Logic suggests that there must be a time lag between what goes on in the unconscious and the echo of part of it in the conscious. Has anyone tried to measure this gap and, if so, how long is it? Has the time between the first stirrings towards thought or decision within the unconscious and the awareness of thought or decision within the conscious been quantified?
I shall describe only one experiment which I hope will amuse you (and see Dennett & Kinsbourne in Block et al). It involves Hector Projector (this irreverent terminology being absolutely mine, I hasten to add). The experiment is controversial and, if real at all, is just a whacky update of the kind of work carried out by researchers like Benjamin Libet (see Nørretranders 1998 for less controversial work). Hector sits facing a screen onto which a slide is being projected from a carousel projector. The carousel is full of slides yet to be projected. On the right arm of his chair is what Hector is told is the control button for the slide projector. Unknown to Hector, however, this button is a dummy – it is not actually connected to the projector, or anything else. It does nothing. Hector’s scalp, meanwhile, is fitted with monitors which are capable of detecting very slight changes in brain activity. With devilish cunning the monitors over the hand motor area of the left brain (that area which directs movement of the right hand) are connected up in such a way that whenever they detect rising activity in that motor area they will activate the carousel and project the next slide. Hector is not told this interesting fact, of course. He is just invited to switch to the next slide whenever he likes, by pressing the button provided. To his astonishment and confusion Hector finds that just as he is about to press the button the slide changes anyway. However he tries, the projector appears always to think for him, and slightly ahead of him. Whenever he decides to press the button and see another slide the machine seems, almost half a second earlier, to have decided exactly the same for itself and is already changing the slide. The projector seems to be (indeed is) reading his mind and anticipating his conscious desires. The machine is, of course, being activated by his unconscious decisions to press for another slide. His real decisions, his unconscious decisions, are being artificially made manifest. It is obvious that these are well ahead of his apparent decisions, his conscious decisions. The notion of conscious control seems suddenly much less robust, indeed it is clearly mythical. It is all very disconcerting, for a modern man like Hector.

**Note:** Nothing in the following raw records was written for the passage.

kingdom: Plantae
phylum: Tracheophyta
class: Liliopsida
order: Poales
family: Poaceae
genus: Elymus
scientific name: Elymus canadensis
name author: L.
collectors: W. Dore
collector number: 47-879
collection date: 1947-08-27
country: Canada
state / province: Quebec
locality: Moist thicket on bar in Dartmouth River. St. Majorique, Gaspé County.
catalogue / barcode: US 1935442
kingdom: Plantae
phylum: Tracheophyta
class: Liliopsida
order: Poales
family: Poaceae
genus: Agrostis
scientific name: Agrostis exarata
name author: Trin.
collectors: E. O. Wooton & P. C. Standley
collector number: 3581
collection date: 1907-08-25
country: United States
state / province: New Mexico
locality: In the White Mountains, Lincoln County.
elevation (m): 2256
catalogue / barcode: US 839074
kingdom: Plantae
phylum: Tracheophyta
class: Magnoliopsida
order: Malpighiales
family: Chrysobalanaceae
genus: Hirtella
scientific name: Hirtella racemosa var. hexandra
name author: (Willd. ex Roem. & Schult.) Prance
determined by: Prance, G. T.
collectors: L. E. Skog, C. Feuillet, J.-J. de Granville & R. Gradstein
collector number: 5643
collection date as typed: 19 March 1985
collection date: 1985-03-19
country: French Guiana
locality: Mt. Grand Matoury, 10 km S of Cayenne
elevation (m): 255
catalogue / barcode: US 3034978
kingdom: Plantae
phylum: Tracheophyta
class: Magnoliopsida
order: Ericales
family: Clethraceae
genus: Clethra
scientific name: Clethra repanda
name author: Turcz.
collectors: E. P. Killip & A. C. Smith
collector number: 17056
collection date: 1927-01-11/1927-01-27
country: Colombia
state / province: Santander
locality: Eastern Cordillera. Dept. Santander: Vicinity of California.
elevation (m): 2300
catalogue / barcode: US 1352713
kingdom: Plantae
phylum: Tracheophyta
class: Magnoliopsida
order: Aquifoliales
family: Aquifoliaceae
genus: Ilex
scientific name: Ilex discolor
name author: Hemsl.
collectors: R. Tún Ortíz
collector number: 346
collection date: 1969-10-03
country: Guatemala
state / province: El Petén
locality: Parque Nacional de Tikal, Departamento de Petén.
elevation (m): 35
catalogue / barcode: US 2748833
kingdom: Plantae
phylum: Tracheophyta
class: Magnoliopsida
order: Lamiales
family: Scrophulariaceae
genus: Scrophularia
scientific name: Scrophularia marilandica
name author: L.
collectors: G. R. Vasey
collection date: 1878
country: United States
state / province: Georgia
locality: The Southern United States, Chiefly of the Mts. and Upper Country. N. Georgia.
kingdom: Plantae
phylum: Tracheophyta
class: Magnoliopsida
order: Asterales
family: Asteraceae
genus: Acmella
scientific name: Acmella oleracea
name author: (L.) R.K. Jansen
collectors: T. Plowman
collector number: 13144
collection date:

What does this mean? There is indeed a delay between events in the unconscious and their appreciation in the conscious. The gap is close on half a second. The delay between the real, or unconscious, decision to change that slide and the mythical, or conscious, decision to do so, turns out to be between 300 and 500 msecs, from 0.3 to 0.5 seconds (Nørretranders 1998). Our unconscious is ahead of our conscious by this small half second. And thus it will always be.
In other words, as we have just seen logically and experimentally, everything in our conscious mind has already been managed in our unconscious. Whatever is in the conscious can only, ever, be whatever the unconscious has assembled from data, and by means, only it understands. ‘Reality’, or my conscious experiencing of it, is inevitably (and literally) an afterthought. It is history. It happened a little under half a second ago. The representation of reality for us by our unconscious is all we can ever (consciously) actually have. There is nothing else. We do not, and cannot, consciously experience reality directly. We never will. What we consciously experience is always a reconstruction. It could be nonsense and is indeed sometimes simply wrong (for example when viewing illusions like the fabulous Ames room and some of our misperceptions and misattributions).